The man killed when his replica Spitfire crashed at an airshow in Adelaide was an outstanding engineer and pilot, fellow Spitfire enthusiast Langdon Badger says.

Roger Stokes died on Sunday when the plane he built from a kit plunged into a factory carpark at Salisbury.

Mr Badger said he did not believe the crash was the result of pilot error.

"It is a tragic loss," he told ABC radio on Monday.

"He was a lovely fellow and a brilliant engineer and an excellent pilot."

Mr Stokes, 73, had spent four years building the three-quarter-scale Spitfire, spending about $250,000 in the process.

In an interview in 2010 he said he had always been impressed with the shape, finding it funny that something so beautiful was produced to fight a war.

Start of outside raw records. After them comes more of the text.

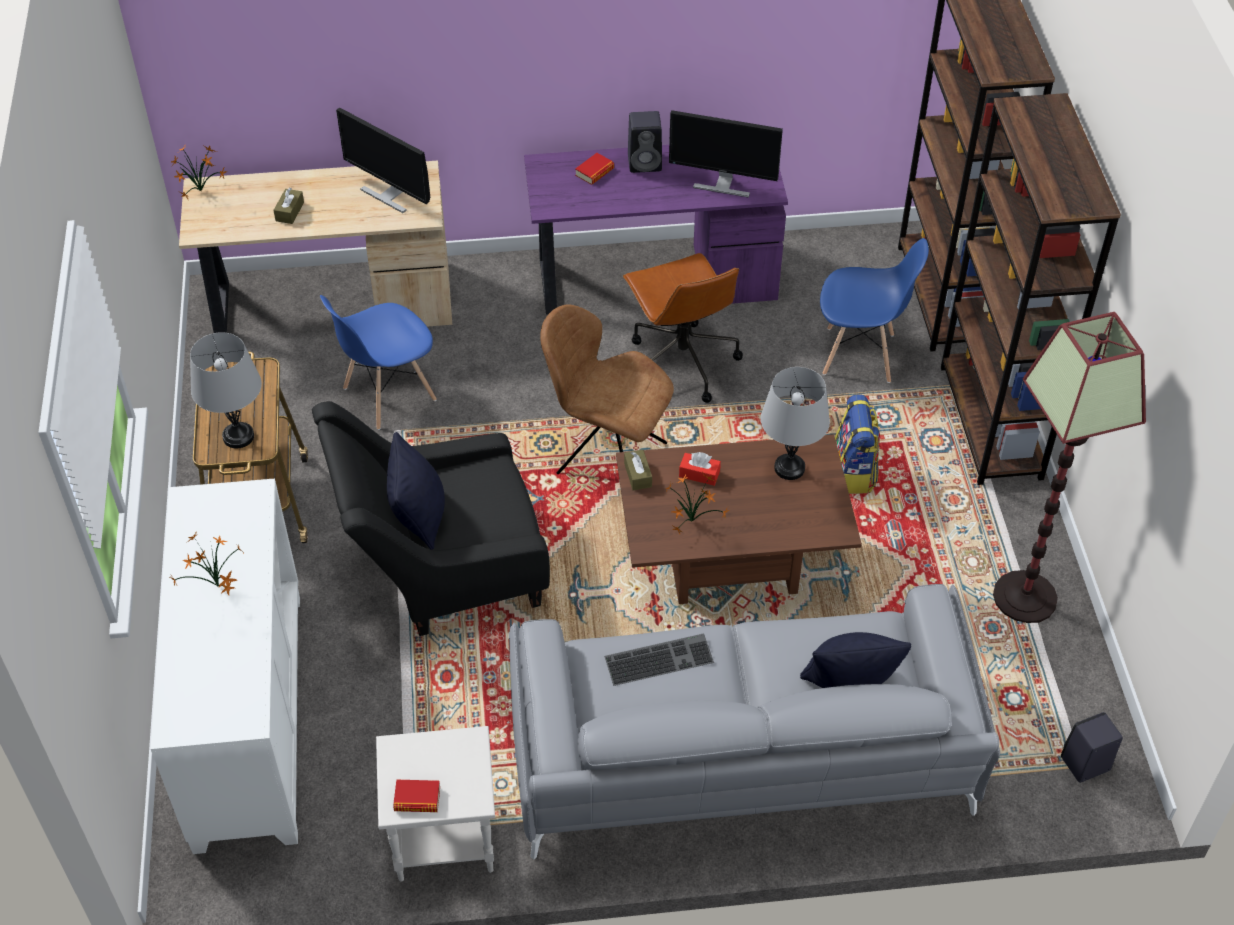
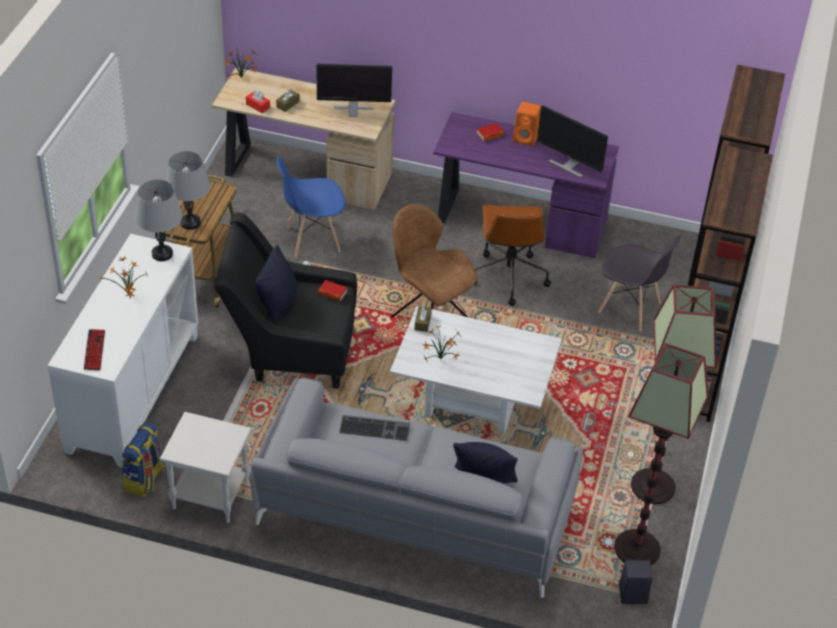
camera: 20 degrees right, 5 degrees down
monitor [336,108,430,213] -> monitor turned 120 degrees clockwise [317,64,392,117]
book [393,780,440,812] -> book moved to [318,280,347,302]
brown coffee table [616,435,862,604] -> white coffee table [390,306,562,435]
black speaker [628,111,662,173] -> orange speaker [513,102,541,146]
red tissue box [679,452,721,486] -> red tissue box moved to [246,90,270,113]
grey table lamp [761,367,830,480] -> grey table lamp moved to [135,180,182,261]
blue chair [820,238,929,383] -> grey chair [598,235,681,331]
backpack [835,394,880,494] -> backpack moved to [122,422,165,497]
none -> keyboard [84,329,105,370]
none -> floor lamp [614,343,709,565]

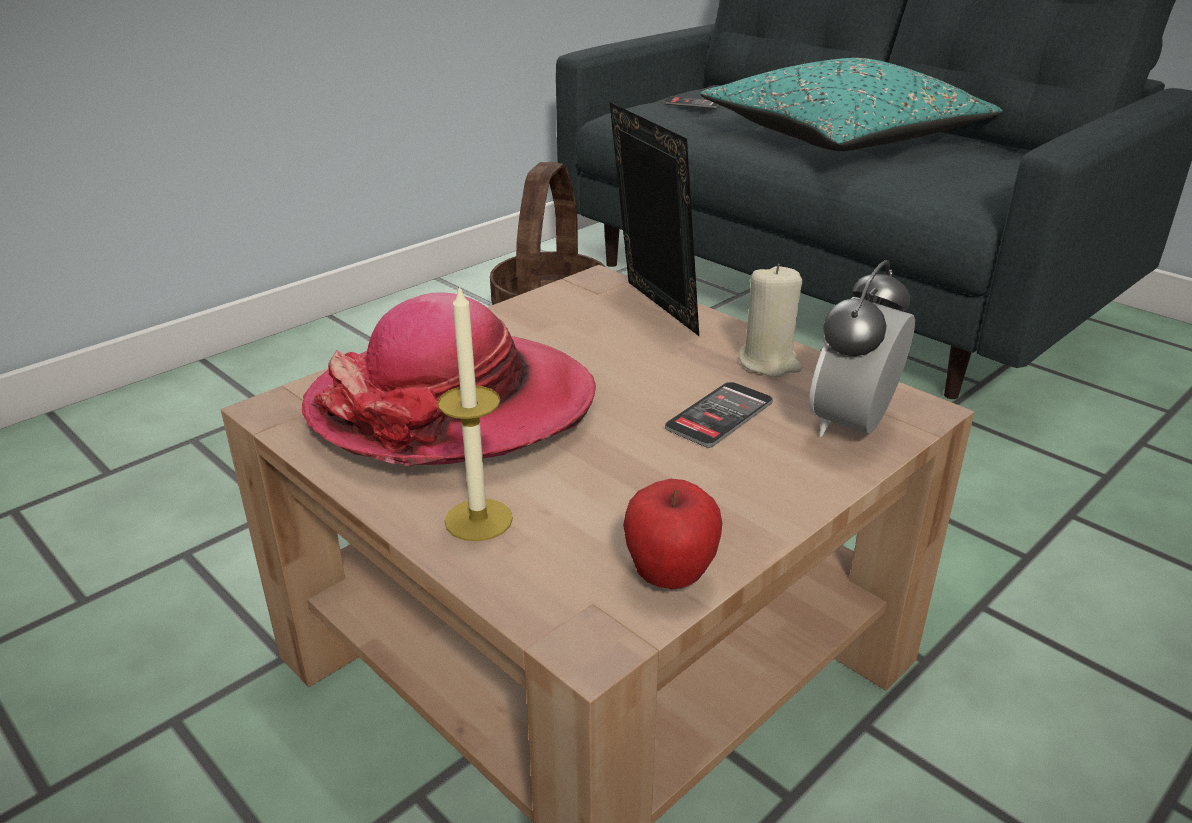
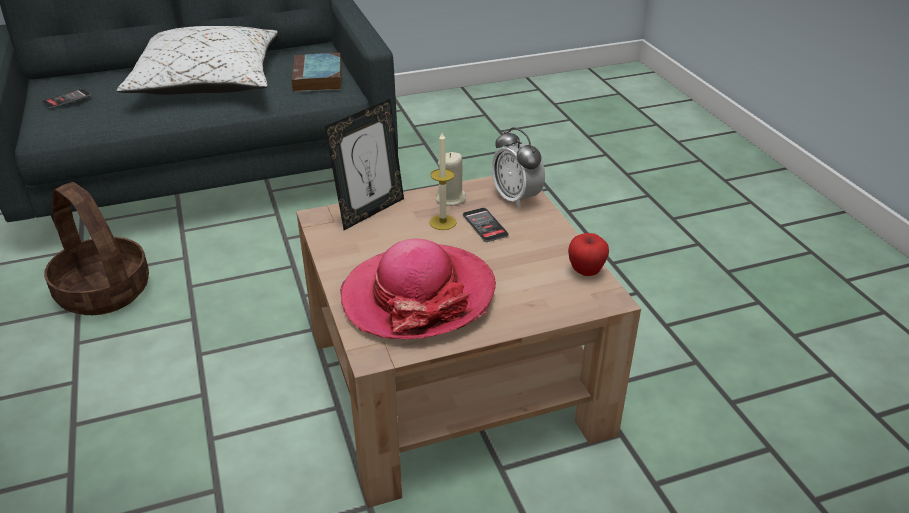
camera: 65 degrees left, 5 degrees up
candle [438,285,513,541] -> candle moved to [429,132,457,230]
picture frame [610,102,699,336] -> picture frame turned 135 degrees clockwise [325,99,404,230]
turquoise pillow [700,58,1003,151] -> white pillow [117,26,278,95]
none -> book [291,53,342,92]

"It's a dream to fly. You pilot it around the sky pretty well anywhere," he said.

"I get as much enjoyment out of other people's enjoyment because everybody loves it."

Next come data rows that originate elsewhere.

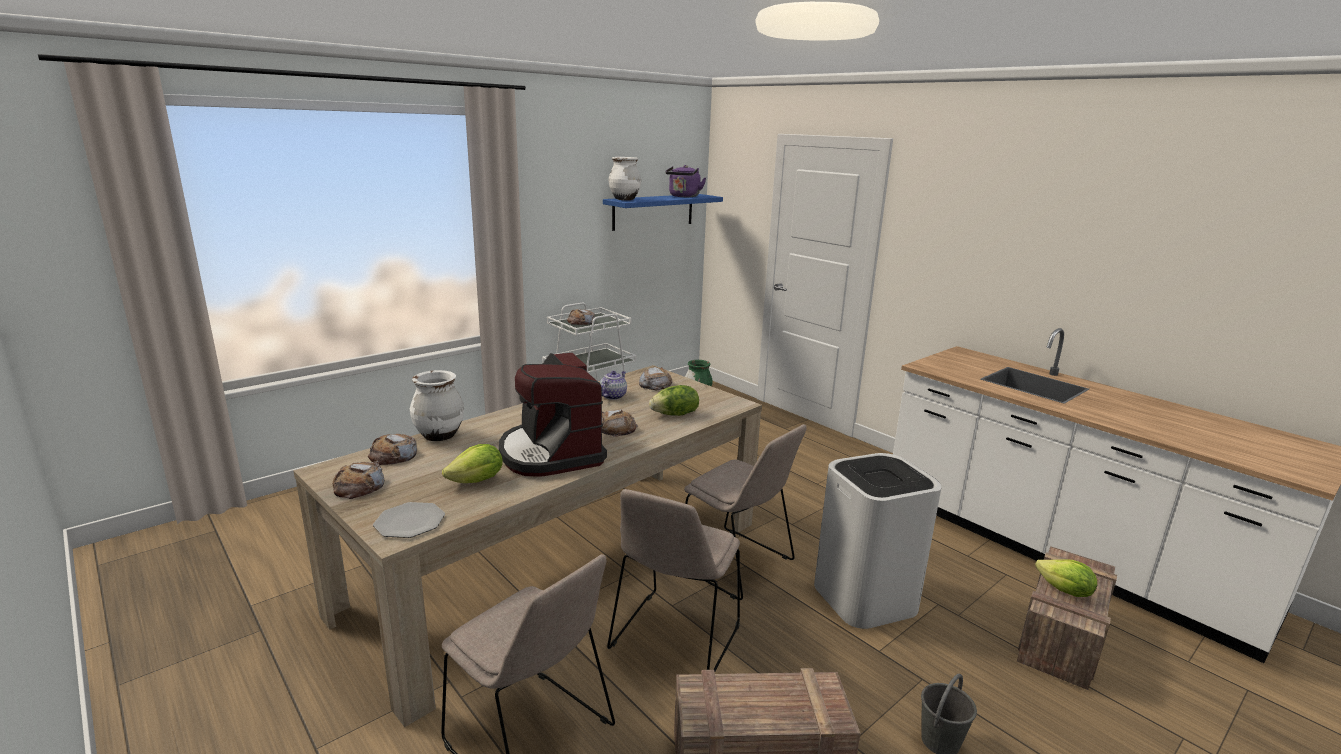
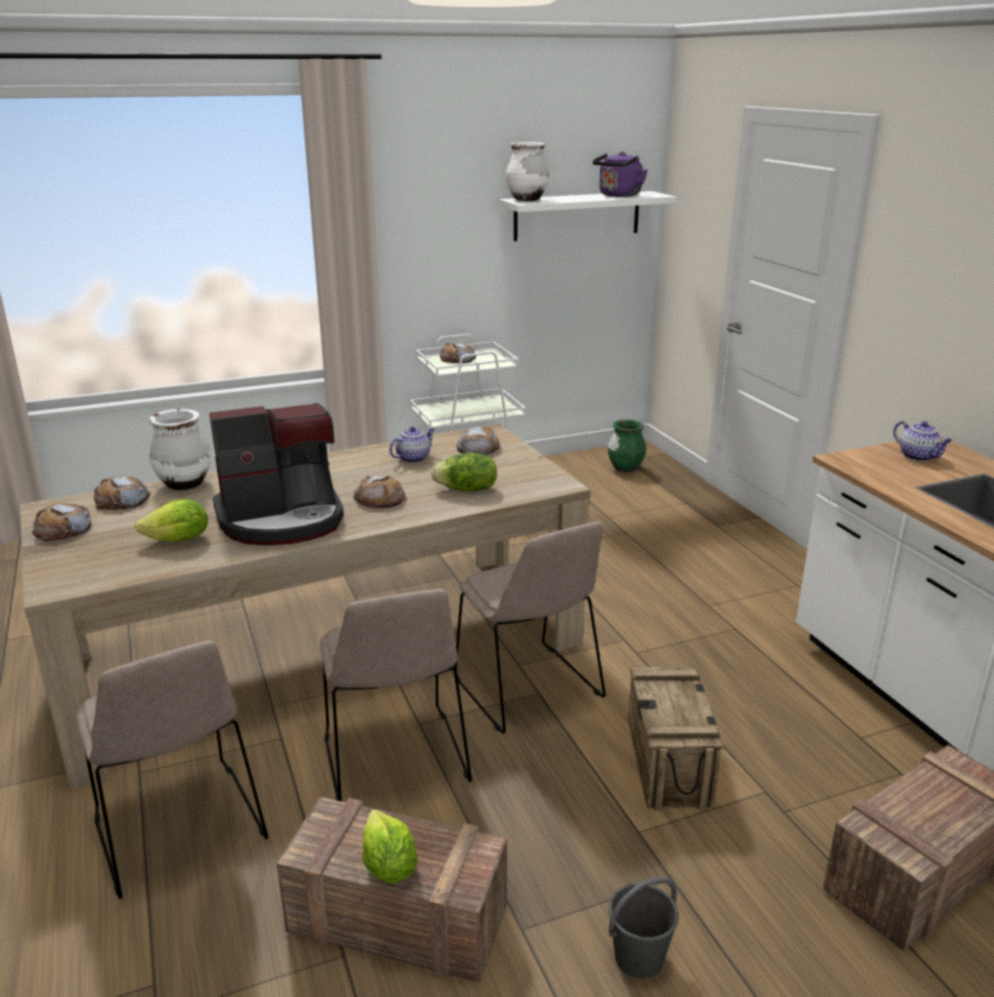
camera: 20 degrees right, 5 degrees up
plate [373,502,445,538] -> none
coffee machine [499,353,607,477] -> coffee machine turned 105 degrees counterclockwise [209,403,344,545]
blue shelf [603,194,723,231] -> white shelf [500,191,676,241]
beige chair [607,489,740,671] -> beige chair turned 60 degrees counterclockwise [321,589,472,801]
white trash can [814,453,941,629] -> crate [628,666,723,811]
lettuce [1035,559,1097,597] -> lettuce moved to [362,810,418,884]
none -> teapot [893,421,953,461]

Witnesses to Sunday's crash told the Adelaide Advertiser the Spitfire went into an uncontrolled nosedive close to a soccer oval.

One said the plane appeared to do a barrel roll when a wing gave way.

"It was twirling, turning on its back and going nose first," he said.

Police said it was lucky the plane had crashed into a closed-off carpark rather than into nearby houses or the soccer field where a game was in progress.

They are preparing a report for the coroner. Australian Transport Safety Bureau officials will also investigate the crash.

Air show organisers cancelled the rest of the event.